Now, while we're down at the starter solenoid, we should see two additional wires connected to that large terminal. I'm saying should, while recognizing that might not necessarily be what is currently there at the moment. One of those 'should' be a light blue 10ga wire that travels up and across the backside of the engine and then passes through the cab via a firewall bulkhead connector on the driver side, then terminates at one side of your ammeter gauge. The third wire attached to this large solenoid terminal should be a 14 gauge red wire that heads up the back side of the engine, makes a right turn and runs vehicle forward between the intake runner and the valve cover before dropping down to the alternator #2 terminal, where it splices to the short red wire of that two wire pigtail.

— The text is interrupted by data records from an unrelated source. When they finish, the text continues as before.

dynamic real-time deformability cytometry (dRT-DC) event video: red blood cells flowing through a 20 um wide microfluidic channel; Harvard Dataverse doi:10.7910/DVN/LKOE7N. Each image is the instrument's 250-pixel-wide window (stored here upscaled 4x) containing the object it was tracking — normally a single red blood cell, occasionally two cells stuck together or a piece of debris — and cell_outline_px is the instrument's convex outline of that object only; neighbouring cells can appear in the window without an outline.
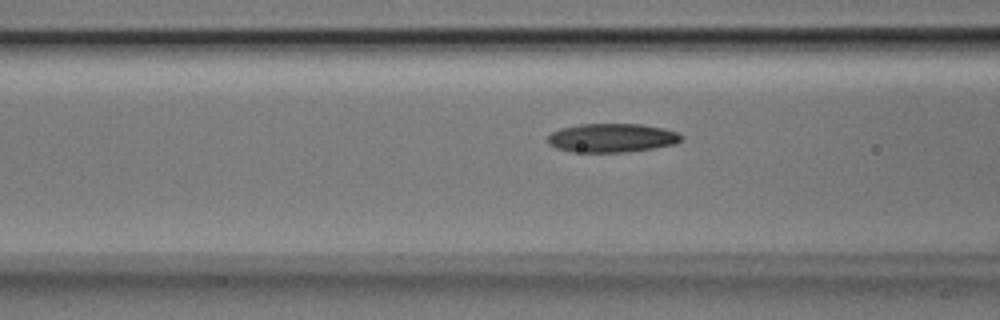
{"species": "Egyptian fruit bat (a non-hibernating species)", "species_latin": "Rousettus aegyptiacus", "temperature_condition": "room temperature", "stored_images_in_passage": 36, "camera_frame_rate_fps": 3000, "um_per_image_px": 0.085, "animal": {"sex": "male"}, "frame": {"image": 1, "passage_image": 5, "time_ms": 1.333, "image_size_px": [1000, 320], "cell_outline_px": [[684, 136], [676, 144], [628, 152], [572, 152], [556, 148], [548, 144], [548, 136], [552, 132], [560, 128], [580, 124], [640, 124], [664, 128], [680, 132]], "centroid_in_image_um": [52.03, 11.72], "position_along_channel_um": 114.6, "area_um2": 22.6}}
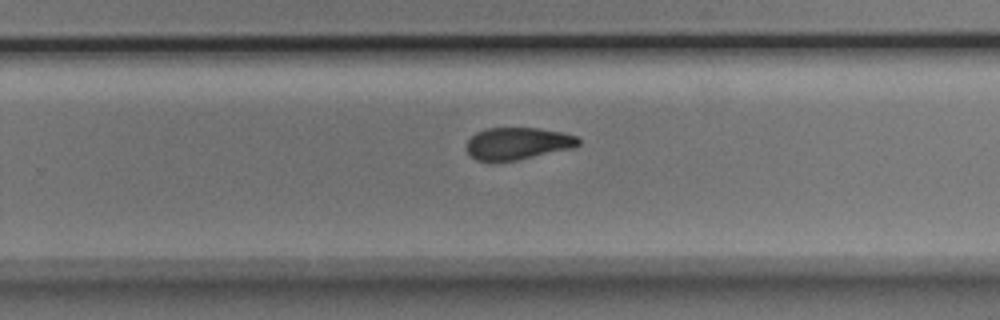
{"frame": {"image": 2, "passage_image": 18, "time_ms": 5.667, "image_size_px": [1000, 320], "cell_outline_px": [[580, 144], [572, 148], [516, 160], [476, 160], [464, 148], [468, 140], [476, 132], [488, 128], [540, 128], [564, 132], [576, 136], [580, 140]], "centroid_in_image_um": [44.01, 12.17], "position_along_channel_um": 285.8, "area_um2": 20.81}}
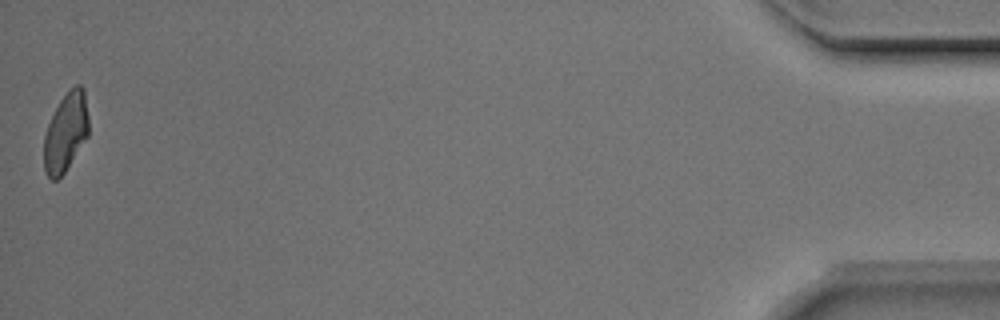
{"frame": {"image": 3, "passage_image": 36, "time_ms": 11.667, "image_size_px": [1000, 320], "cell_outline_px": [[88, 136], [64, 172], [56, 180], [52, 180], [44, 172], [44, 136], [48, 124], [60, 100], [76, 84], [80, 84], [84, 88], [88, 116]], "centroid_in_image_um": [5.59, 11.24], "position_along_channel_um": 429.6, "area_um2": 20.29}, "authors_computed_cell_mechanics": {"area_um2": 22.0507, "velocity_mm_per_s": 3.9637, "shape_relaxation_time_tau1_ms": 3.1265, "shape_relaxation_time_tau2_ms": 3.2043, "deformation_change_tau1": 0.1645, "deformation_change_tau2": 0.0999}}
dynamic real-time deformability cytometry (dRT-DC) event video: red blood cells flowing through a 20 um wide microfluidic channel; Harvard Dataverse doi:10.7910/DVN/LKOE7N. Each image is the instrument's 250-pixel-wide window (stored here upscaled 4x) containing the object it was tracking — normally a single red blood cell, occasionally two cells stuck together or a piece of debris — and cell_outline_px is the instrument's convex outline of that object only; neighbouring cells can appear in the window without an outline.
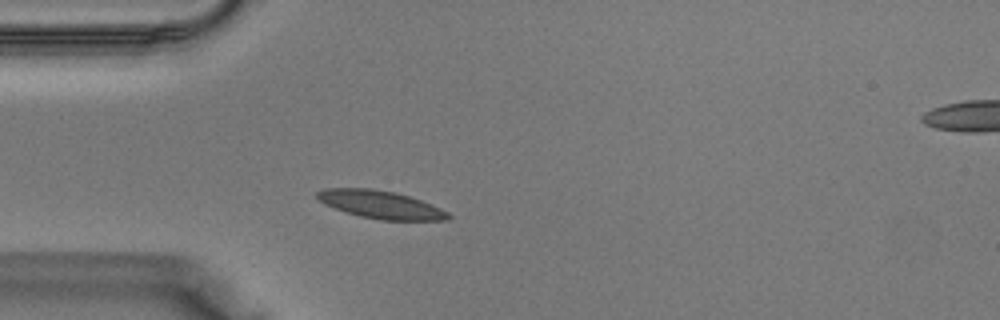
{"species": "Egyptian fruit bat (a non-hibernating species)", "species_latin": "Rousettus aegyptiacus", "temperature_condition": "warm", "stored_images_in_passage": 29, "camera_frame_rate_fps": 3000, "um_per_image_px": 0.085, "animal": {"sex": "male"}, "frame": {"image": 1, "passage_image": 1, "time_ms": 0.0, "image_size_px": [1000, 320], "cell_outline_px": [[452, 216], [448, 220], [380, 220], [360, 216], [324, 204], [316, 196], [316, 192], [324, 188], [372, 188], [396, 192], [420, 200], [440, 208], [448, 212]], "centroid_in_image_um": [32.36, 17.38], "position_along_channel_um": 52.6, "area_um2": 21.15}}
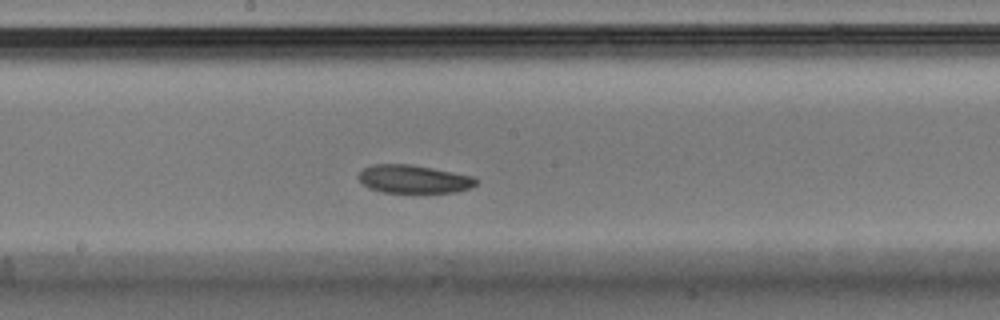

There should be no fuse in this circuit. What I see from your pics does not fit my description of what the red wire is supposed to be doing. What I see is a red wire passing through an inline fuse on the fender. That is incorrect.

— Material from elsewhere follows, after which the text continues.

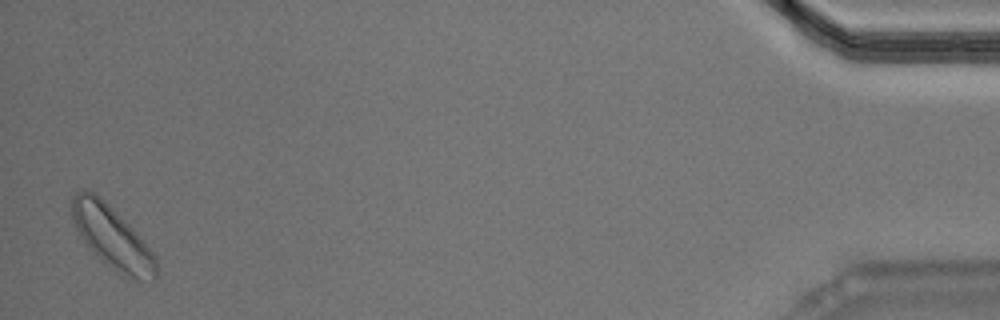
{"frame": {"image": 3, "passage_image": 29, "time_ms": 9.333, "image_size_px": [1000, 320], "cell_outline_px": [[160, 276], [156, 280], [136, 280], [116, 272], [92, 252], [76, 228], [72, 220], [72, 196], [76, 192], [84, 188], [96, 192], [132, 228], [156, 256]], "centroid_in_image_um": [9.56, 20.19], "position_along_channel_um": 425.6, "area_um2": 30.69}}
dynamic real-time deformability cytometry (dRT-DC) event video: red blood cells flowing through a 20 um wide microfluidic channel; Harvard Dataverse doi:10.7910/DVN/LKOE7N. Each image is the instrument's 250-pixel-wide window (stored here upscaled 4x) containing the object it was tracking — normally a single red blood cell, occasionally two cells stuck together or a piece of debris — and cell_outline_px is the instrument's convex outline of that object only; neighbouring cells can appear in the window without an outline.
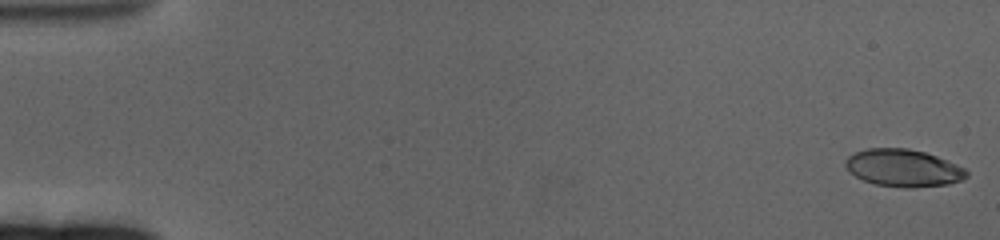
{"species": "human", "species_latin": "Homo sapiens", "temperature_condition": "cold", "stored_images_in_passage": 62, "camera_frame_rate_fps": 3000, "um_per_image_px": 0.085, "donor": {"sex": "female"}, "frame": {"image": 1, "passage_image": 1, "time_ms": 0.0, "image_size_px": [1000, 240], "cell_outline_px": [[968, 176], [960, 180], [948, 184], [876, 184], [864, 180], [856, 176], [848, 168], [848, 156], [856, 152], [868, 148], [908, 148], [924, 152], [936, 156], [964, 168], [968, 172]], "centroid_in_image_um": [76.79, 14.21], "position_along_channel_um": 8.2, "area_um2": 24.74}}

Now that we're back at the alternator, we have a 10ga light blue wire that should also enter the cab via the firewall bulkhead connector, terminating at the other side of the ammeter gauge. That's right, (2) light blue 10 ga wires, but in essence they are actually the same very long wire that is being bridged by your ammeter gauge, thus creating a big loop between the alternator B+ stud and the battery positive terminal via their shared contact down at the large solenoid terminal.

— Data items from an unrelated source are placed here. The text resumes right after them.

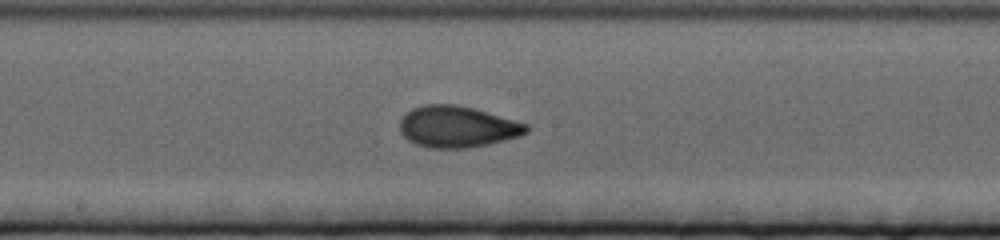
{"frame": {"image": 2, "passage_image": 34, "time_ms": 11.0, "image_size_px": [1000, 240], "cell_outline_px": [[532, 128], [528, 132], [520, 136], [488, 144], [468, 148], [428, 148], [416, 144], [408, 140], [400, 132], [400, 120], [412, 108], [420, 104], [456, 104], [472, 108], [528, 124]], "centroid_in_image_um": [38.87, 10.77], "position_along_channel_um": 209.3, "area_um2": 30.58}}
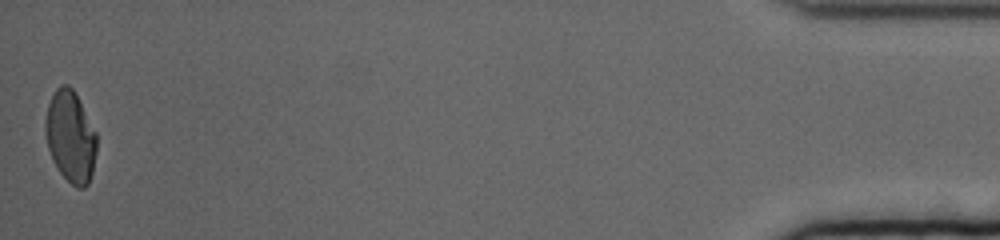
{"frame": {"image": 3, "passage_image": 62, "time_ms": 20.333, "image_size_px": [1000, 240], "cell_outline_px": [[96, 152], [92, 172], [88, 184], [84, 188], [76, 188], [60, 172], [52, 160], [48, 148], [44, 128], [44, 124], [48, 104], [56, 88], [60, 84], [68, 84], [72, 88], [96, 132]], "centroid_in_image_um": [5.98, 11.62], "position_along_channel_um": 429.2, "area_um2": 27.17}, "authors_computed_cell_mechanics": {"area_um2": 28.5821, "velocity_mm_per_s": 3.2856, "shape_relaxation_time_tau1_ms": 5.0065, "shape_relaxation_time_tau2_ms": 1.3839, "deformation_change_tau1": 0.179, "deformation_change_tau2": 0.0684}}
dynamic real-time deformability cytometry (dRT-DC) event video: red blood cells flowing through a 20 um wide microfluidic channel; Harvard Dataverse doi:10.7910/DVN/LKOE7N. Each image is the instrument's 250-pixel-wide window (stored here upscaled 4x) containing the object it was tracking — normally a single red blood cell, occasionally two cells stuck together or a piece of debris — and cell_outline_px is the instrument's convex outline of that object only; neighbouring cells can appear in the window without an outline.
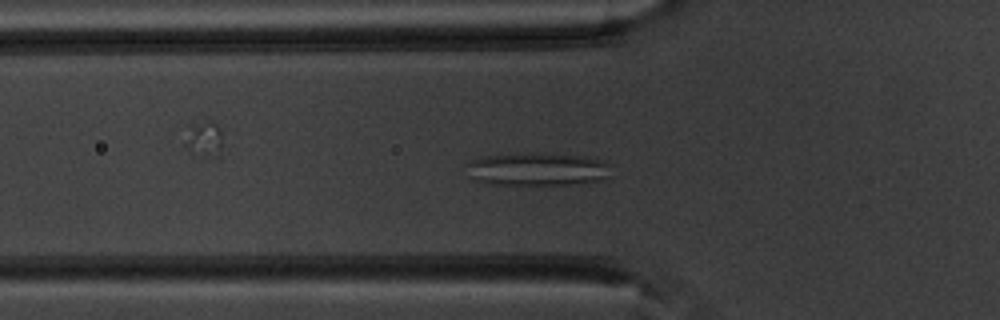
{"species": "common noctule bat (a hibernating species)", "species_latin": "Nyctalus noctula", "temperature_condition": "warm", "stored_images_in_passage": 53, "camera_frame_rate_fps": 3000, "um_per_image_px": 0.085, "animal": {"sex": "male", "body_mass_g": 20.1, "forearm_length_mm": 53.5}, "frame": {"image": 1, "passage_image": 18, "time_ms": 5.667, "image_size_px": [1000, 320], "cell_outline_px": [[612, 176], [600, 180], [576, 184], [492, 184], [472, 180], [464, 164], [480, 156], [536, 152], [540, 152], [584, 156], [604, 160], [612, 164]], "centroid_in_image_um": [45.72, 14.36], "position_along_channel_um": 80.1, "area_um2": 28.55}}
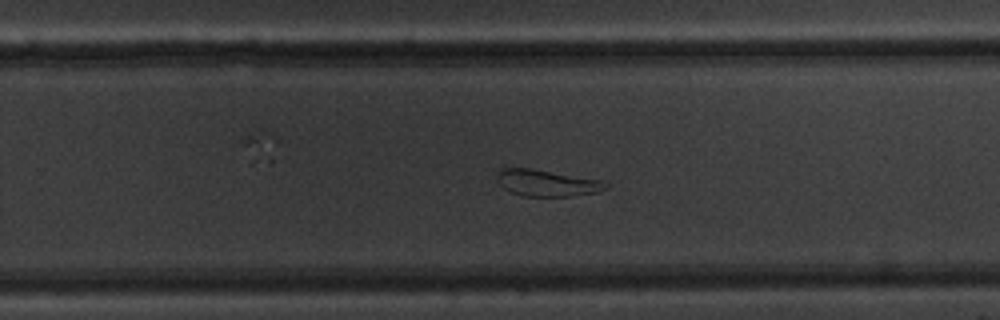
{"frame": {"image": 2, "passage_image": 34, "time_ms": 11.0, "image_size_px": [1000, 320], "cell_outline_px": [[608, 188], [600, 192], [572, 196], [524, 196], [508, 192], [496, 180], [496, 172], [500, 168], [532, 168], [604, 180], [608, 184]], "centroid_in_image_um": [46.49, 15.55], "position_along_channel_um": 283.3, "area_um2": 17.22}}
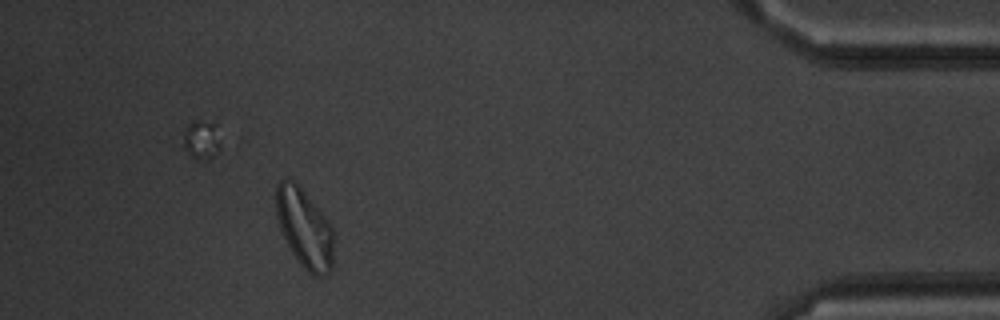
{"frame": {"image": 3, "passage_image": 48, "time_ms": 15.667, "image_size_px": [1000, 320], "cell_outline_px": [[332, 268], [324, 276], [316, 276], [308, 272], [300, 264], [292, 252], [280, 228], [276, 212], [276, 184], [280, 180], [292, 180], [304, 192], [328, 220], [332, 228]], "centroid_in_image_um": [25.87, 19.42], "position_along_channel_um": 409.3, "area_um2": 25.89}, "authors_computed_cell_mechanics": {"area_um2": 25.8944, "velocity_mm_per_s": 3.799, "shape_relaxation_time_tau1_ms": null, "shape_relaxation_time_tau2_ms": 4.9136, "deformation_change_tau1": null, "deformation_change_tau2": 0.1548}}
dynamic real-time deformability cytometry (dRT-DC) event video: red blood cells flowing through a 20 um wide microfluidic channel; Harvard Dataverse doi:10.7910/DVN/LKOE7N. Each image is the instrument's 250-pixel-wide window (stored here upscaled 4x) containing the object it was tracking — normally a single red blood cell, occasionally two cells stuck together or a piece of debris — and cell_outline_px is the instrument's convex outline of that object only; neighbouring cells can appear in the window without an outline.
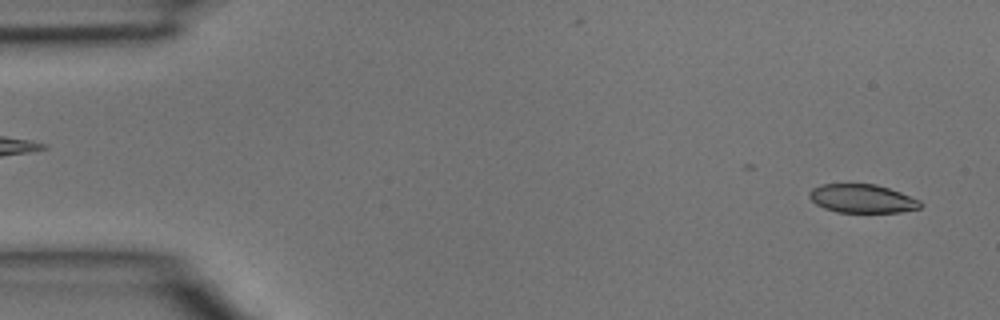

Now, I'm glad at least that the purple wire between the alternator #1 white wire and the small gauge brown with white tracer resistor is creating a circuit. The splice between purple chunk and resistor wire sounds pretty sketchy by your description. I'm wondering if there is still enough remaining length in that small brown/white resistor wire, that if re-routed in a more sensible and direct manner removing any unnecessary loops and whoopdee-doos, could allow one to splice it directly to the white pigtail at the alternator #1 terminal, thus allowing the permanent removal of the ugly purple chunk. The ideal scenario there would be to have the brown/white wire connected directly to white Alternator #1 wire without stretching or binding it. The fewer splices the better on any wire, not just that one in particular.
Now let's talk about resistance values, because we need to clear up some confusion that you have. The value of that brown/white resistor wire is not 1.8 ohms. That's the value of the other resistor wire in your harness. That's right, not one, but two resistor wires with very different values and very different purposes. The other resistor wire that is supposed to have a value of 1.8 ohms is the odd looking, cloth insulated wire that terminates at your igntion coil positive terminal. It's job is to step down the voltage going to your coil and your distributor breaker points set to keep them from overheating. I can see from your pics that wire is still present, but has a non-factory ring terminal on it. That by itself is no issue, as long as the length of that wire was not significantly reduced when the new ring terminal was added. The 1.8 ohm value in that wire is achieved by 72 inches of wire length between the bulkhead connector and the igntion coil. That's far more length than is required to complete the span. What the factory did is fold up the excess length of that wire back and forth and back again and then wrap the folded mass up in electrical tape. What can happen through ignorance later on, is someone trying to clean things up and replace failing connectors, sees this ugly mass of a much too long wire for the run and decides to snip off the excess length of that wire, thinking they made things better. Ask me how I know about this one. What that does is reduce the resistance value of that wire to the point that it isn't adequately stepping down the voltage to the coil and the points. All of this is aside from your charging issue and my advice would be to not concern your self with the wiring to the coil right now, but rather focus on the charging system wiring between alternator and battery and all points in between until that has been satisfactorily resolved. The engine is starting and running at this point, but your battery is being depleted instead of being replenished, so that is the fish to fry for now.